- Text section -
The New York Knicks: Their 113-96 home loss to the Lakers was the perfect bookend to a down streak that began with a 109-87 road loss to the Lakers back on January 9. During this stretch, the Knicks have gone 5-12 and come crashing back down to .500 (although they snuck back over .500 with a win over the Nyets on Sunday).
Said Stoudemire: "We've got to get back on the right track, we've got to get our confidence back up, got to play solid basketball, doing the little things on the court with energy and with swagger. We haven't quite had our swagger for the past 2 1/2 weeks, so we've got to get back to what we're used to doing and what we did well to start the year."
Mike D'Antoni and Raymond Felton, quote machines: On his team's loss to the Lakers: "I thought Kobe definitely took us out of our game and took our hearts a little bit. He made some tough shots, especially the first quarter."
Countered Felton: "He didn't take my heart. He had a great game. He was hitting a lot of tough shots. But nobody takes my heart."
Amar''''''e Stoudemire: I'm not going to make any jokes that relate to human anatomy in any way. Nor am I going to question the general relativity of pain thresholds. Instead, I will just tell you that STAT missed Sunday's game against the Nyets and is currently day-to-day with a sprained right big toe.
Said Stoudemire: "Getting this rest is gonna be phenomenal for myself to get myself back in top shape. I've been lifting weights and staying strong. It's gonna pan out."
Said Pierce: I'm just battling a couple of minor injuries today. I think that really explains my tentativeness in my shooting today. I told (coach) Doc (Rivers) that I really didn't have it today, but I just tried the grind it out. I sprained (the hand Saturday) and got it hit today. I've got to get the foot checked out (today)."
The Celtics better hope these injuries are minor.
Rajon Rondo: The kid sure had some funny moments yesterday:
The Phoenix Suns: Didn't matter that Cousins missed the game, nor that Steve Nash (22 points, 18 assists) has amazing super powers. The Suns still lost to the Kings. At home. And, if you blinked, you probably missed the fact that Phoenix had actually crawled a game over .500.

Page-level text extractions
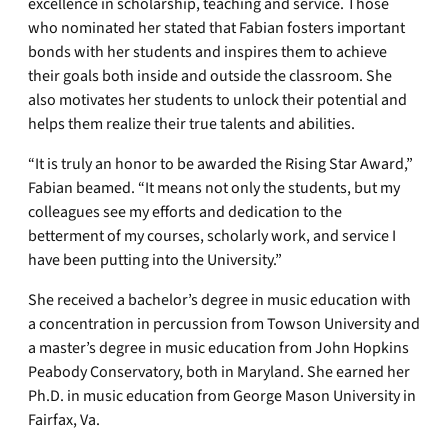
excellence in scholarship, teaching and service. Those
who nominated her stated that Fabian fosters important
bonds with her students and inspires them to achieve
their goals both inside and outside the classroom. She
also motivates her students to unlock their potential and
helps them realize their true talents and abilities.
“It is truly an honor to be awarded the Rising Star Award,”
Fabian beamed. “It means not only the students, but my
colleagues see my efforts and dedication to the
betterment of my courses, scholarly work, and service I
have been putting into the University.”
She received a bachelor’s degree in music education with
a concentration in percussion from Towson University and
a master’s degree in music education from John Hopkins
Peabody Conservatory, both in Maryland. She earned her
Ph.D. in music education from George Mason University in
Fairfax, Va.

- Work instruction 1 -
In the basketball roundup, what record did the Knicks post during the stretch that began with the January 9 road loss to the Lakers?
- Work instruction 2 -
Please duplicate everything in the basketball roundup from "The Celtics better" down to "game over .500.".

- Problem solution 1 -
5-12

- Problem solution 2 -
The Celtics better hope these injuries are minor.
Rajon Rondo: The kid sure had some funny moments yesterday:
The Phoenix Suns: Didn't matter that Cousins missed the game, nor that Steve Nash (22 points, 18 assists) has amazing super powers. The Suns still lost to the Kings. At home. And, if you blinked, you probably missed the fact that Phoenix had actually crawled a game over .500.